页面文本:
- codingsoho.com

python爬虫

5.3 亚马逊产品图片爬取

做外贸的朋友有个需求，打算去亚马逊网站上爬取一点信息用于商业，利用学到的爬虫技术，小帮忙一下

需求：按指定链接（品种）爬虫相应的图片和介绍，避免一个个点进去看耗费时间

定义类和初始化

在这一节我们将爬虫功能进行类封装

定义类amazon_dynamic，实现构造函数如下

class amazon_dynamic():
    def __init__(self, result_path, img_path):
        self.result_path = result_path
        self.img_path = img_path
        self.driver = chrome()
        self.next_page_flag = ""

result_path ：访问路径
img_path ：图片存储路径
next_page_flag：是否为下一页

打开网页

    def open_web(self, url):
        try:
            self.driver.get(url)
            WebDriverWait(self.driver, 60).until(EC.presence_of_element_located((By.ID, "pagnNextString")))
        except:
            print "open page failure"

两个函数解释一下，这个再前一节中都已用到

driver.get获取网页内容
WebDriverWait，等待指定的内容出现，设置超时时间60秒

访问下一页

这也是个基本功能，往往一页是不能列出所有产品的
同样，等待指定的内容出现之后，模拟点击“下一页”按钮

    def next_page(self):
        try:
            WebDriverWait(self.driver, 60).until(EC.presence_of_element_located((By.ID, "pagnNextString")))

提供的数据:
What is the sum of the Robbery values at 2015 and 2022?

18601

练习任务:
• a. 根据页面文本回答下列问题：
(i) 文中定义的类叫什么名字？
(ii) 构造函数里的 img_path 表示什么？
(iii) WebDriverWait 设置的超时时间是多少秒？
• b. 请把页面文本中以“在这一节我们将爬虫功能进行类封装”开头、一直到“self.driver = chrome()”为止的这一段逐字照抄出来。

练习答案:
• a.
(i) amazon_dynamic
(ii) 图片存储路径
(iii) 60秒

• b.
在这一节我们将爬虫功能进行类封装

定义类amazon_dynamic，实现构造函数如下

class amazon_dynamic():
    def __init__(self, result_path, img_path):
        self.result_path = result_path
        self.img_path = img_path
        self.driver = chrome()